On the opposite pole is Michelle Goldberg’s profile of Pramila Jayapal (D-Wash.), the leader of the House Progressive Caucus. Jayapal’s is a classic immigrant story:
Jayapal was born in the South Indian city of Chennai and raised mostly in Indonesia, where her father worked in the oil business. At 16, she moved to America by herself to attend Georgetown. Her parents had fairly conventional ideas about what immigrant success looked like. “To my dad, only three professions were worthy of his ambition for me: doctor, lawyer or business person,” she wrote in her 2020 book, “Use the Power You Have: A Brown Woman’s Guide to Politics and Political Change.”
But after a stint at a leveraged buyout firm and business school, she found the work unfulfilling. A 1989 visit to a giant refugee camp on the Thai-Cambodian border led her into a job in a Seattle international development nonprofit and eventually into politics. Now she is fighting to see President Biden’s agenda passed by Congress and sent to his desk.
The travails of that challenge you know, including progressives leveraging their numbers to ensure both the infrastructure package and the reconciliation bill pass:
The reconciliation bill, otherwise known as the Build Back Better Act, includes some of President Biden’s key campaign promises, which he, obviously, has an interest in enacting. “Build Back Better, the president’s agenda, the Democratic agenda, would have died had we not done what we did,” said Jayapal.

Data provided —
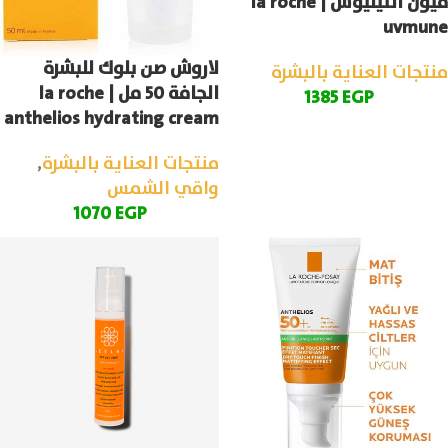
ميون انثيليوس | la roche
uvmune
لاروش صن بلوك للبشرة
منتجات العناية بالبشرة
الجافة 50 مل | la roche
1385
EGP
anthelios hydrating cream
منتجات العناية بالبشرة
,
واقي الشمس
1070
EGP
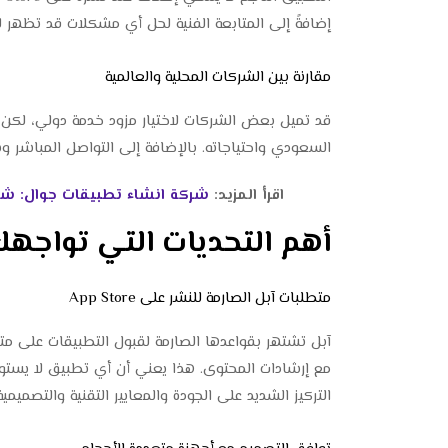
إضافةً إلى المتابعة الفنية لحل أي مشكلات قد تظهر لاح
مقارنة بين الشركات المحلية والعالمية
السعودي واحتياجاته. بالإضافة إلى التواصل المباشر وس
اقرأ المزيد:
شركة انشاء تطبيقات جوال: شري
أهم التحديات التي تواجهك
متطلبات آبل الصارمة للنشر على App Store
آبل تشتهر بقواعدها الصارمة لقبول التطبيقات على مت
مع إرشادات المحتوى. هذا يعني أن أي تطبيق لا يستوف
التركيز الشديد على الجودة والمعايير التقنية والتصميمية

Work instruction A — Please translate this sentence from the excerpt on Pramila Jayapal into Spanish: "At 16, she moved to America by herself to attend Georgetown."
Work instruction B — Write the next few sentences of the excerpt on Pramila Jayapal, picking up after its last sentence.
The listing is not needed here.

Task output A — A los 16 años, se mudó sola a Estados Unidos para estudiar en Georgetown.

Task output B —
If progressives are able to save the bulk of Build Back Better, Biden’s presidency will be transformative. American life will become less unequal and precarious. Parenting will no longer be a ticket to immiseration for many. Drug prices will go down, and people on Medicare will enjoy added benefits like vision and dental care.
It is the contrast in values and life choices that shakes me this morning. The Pandora Papers reveal a shady, global network of criminals whose only interest is in building their own wealth, often ill-gotten, and in shielding it from the world community that created it for them to plunder. Meanwhile, we have public servants whose principal interest lies in improving the lives of millions. How the former is even a choice is beyond comprehension.